2 Huey 'Kingfish' Long
Foto via WikimediaWeinig Amerikanen hebben een erfenis die zo controversieel is als die van Huey Long. Als gouverneur van Louisiana van 1928 tot 1932 en later als senator van de VS, heeft Long zeker grote bijdragen geleverd aan zijn staat. Hij verplaatste de belastingdruk van de armen naar de rijke, uitgebreide welvaart voor de armen en besteedde aanzienlijke bedragen aan infrastructuur. Maar er was een duistere kant aan zijn nalatenschap.
Long was een radicale populist wiens tactiek overeenkwam met die van Benito Mussolini. Met behulp van intimidatie en omkoping om zijn hervormingen door te voeren, had Long bijna volledige controle over zijn staat en verdiende hem een reputatie als een Amerikaanse dictator.

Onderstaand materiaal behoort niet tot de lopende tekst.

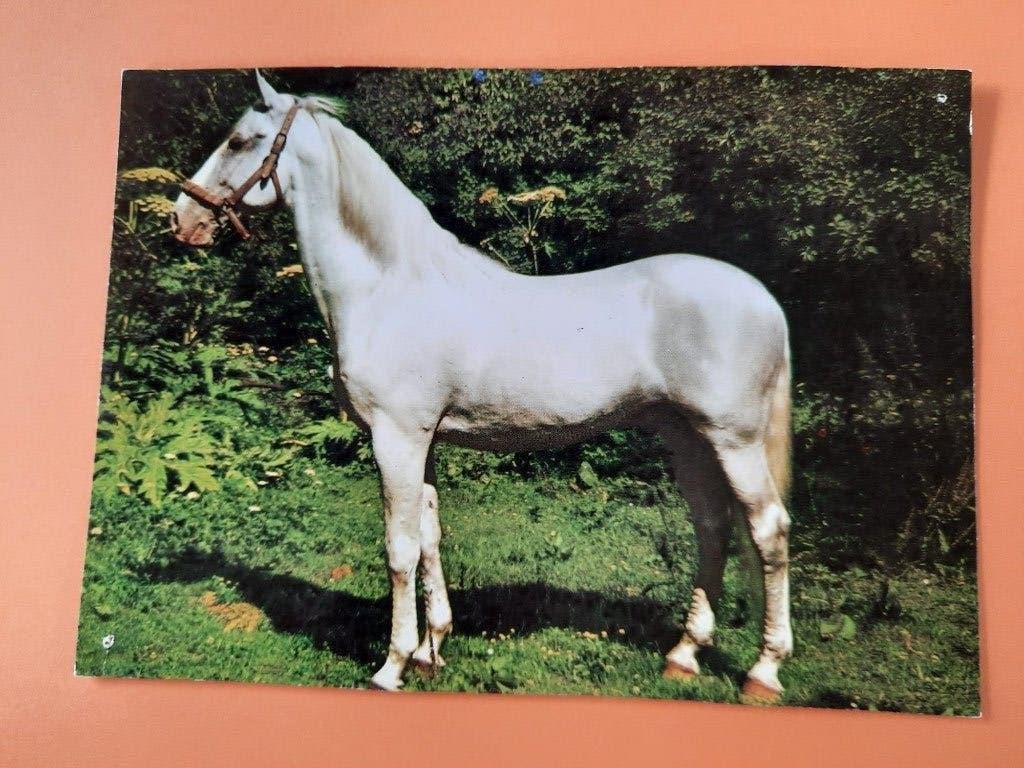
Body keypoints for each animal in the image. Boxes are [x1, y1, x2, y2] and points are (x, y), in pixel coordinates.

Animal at [171, 71, 794, 702]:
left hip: (733, 440)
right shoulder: (422, 442)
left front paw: (393, 665)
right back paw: (684, 655)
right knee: (713, 527)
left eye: (240, 141)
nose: (182, 220)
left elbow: (399, 549)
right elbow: (428, 535)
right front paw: (431, 651)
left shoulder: (396, 439)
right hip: (687, 438)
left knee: (768, 531)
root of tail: (764, 300)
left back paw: (763, 671)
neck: (388, 287)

In 1932 trad hij toe tot de Amerikaanse Senaat en beraamde zijn verkiezing tot president. In 1934 bracht Long zijn "Share Our Wealth" -voorstel uit, waarin werd aangedrongen op confiscatie van rijkdom van de hogere klasse en een gegarandeerd inkomen voor alle Amerikanen. President Franklin Roosevelt beschouwde hem als 'een van de ... gevaarlijkste mannen in Amerika' voor dit herverdelingsprogramma, dat de regering enorm machtig zou hebben gemaakt en Long bijna onbeperkte bevoegdheden als president zou hebben gegeven.
Lange verdere planning voor zijn presidentschap, zelfs het schrijven van een boek getiteld Mijn eerste dagen in het Witte Huis. Zijn stijgende populariteit met afschuw vervulde Nobelprijswinnende auteur Sinclair Lewis, die het toneelstuk schreef Het kan hier niet gebeuren, waarin een populistische politicus werd afgebeeld die tot president werd gekozen voordat hij een nazi-achtige dictator werd. Pulitzer Prize-winnende journalist en schrijver Katherine Anne Porter noemde openlijk Long "de ergste soort van fascistische demagoog".

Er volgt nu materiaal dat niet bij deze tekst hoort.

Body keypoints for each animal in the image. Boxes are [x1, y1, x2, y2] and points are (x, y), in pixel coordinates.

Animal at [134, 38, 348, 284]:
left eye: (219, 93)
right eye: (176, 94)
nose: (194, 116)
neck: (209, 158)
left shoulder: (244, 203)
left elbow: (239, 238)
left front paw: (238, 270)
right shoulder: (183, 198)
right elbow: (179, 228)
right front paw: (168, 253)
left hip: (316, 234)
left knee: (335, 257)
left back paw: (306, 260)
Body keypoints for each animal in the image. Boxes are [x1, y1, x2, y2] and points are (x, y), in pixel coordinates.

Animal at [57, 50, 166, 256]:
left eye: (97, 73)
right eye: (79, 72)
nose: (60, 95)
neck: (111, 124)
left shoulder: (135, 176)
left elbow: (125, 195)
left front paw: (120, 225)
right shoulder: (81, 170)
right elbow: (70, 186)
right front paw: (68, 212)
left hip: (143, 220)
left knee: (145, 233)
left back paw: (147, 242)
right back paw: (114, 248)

Voordat Long zijn campagne kon beginnen, werd hij echter vermoord door een waanzinnige arts.
1 Aaron Burr
Fotocredit: John VanderlynAaron Burr staat bekend om zijn moord op Alexander Hamilton in een duel uit 1804. Maar wat vergeten is over Burr is wat er daarna gebeurde: zijn poging om zijn eigen rijk te stichten en zijn natie te verraden.
Na de dood van Hamilton bleef Burr vice-president. Toen de eerste termijn van president Thomas Jefferson eindigde in 1805 en Burr werd vervangen door George Clinton, besloot Burr om naar het Westen te kijken voor zijn toekomst. Hij pakte al snel een complot om een klein leger te gebruiken om een aanzienlijk deel van het Louisiana-territoir en Mexico te veroveren en zichzelf tot keizer te verklaren. Hij nam contact op met Anthony Merry, de Britse minister van de Verenigde Staten, over de mogelijkheid dat Groot-Brittannië hem zou helpen het land te veroveren. Burr maakte ook een samenzwering met James Wilkinson, de hogere officier van het Amerikaanse leger, die uiteindelijk Burr verdubbelde.
Nadat Wilkinson begon te geloven dat het plan van Burr zou mislukken, stuurde Wilkinson een brief naar president Jefferson die zijn eigen onschuld verkondigde terwijl hij Burr beschuldigde van verraad. Gearresteerd in het begin van 1807, werd Burr "niet schuldig" gevonden op grond van het feit dat hij niet echt een 'openlijke daad' had begaan, wat betekende dat hij in zijn geval daadwerkelijk land veroverde.
Ondanks zijn vrijspraak, werd Burr gezien als een verrader in de ogen van het Amerikaanse volk. Hij bracht de rest van zijn leven in de vergetelheid en stierf in 1836.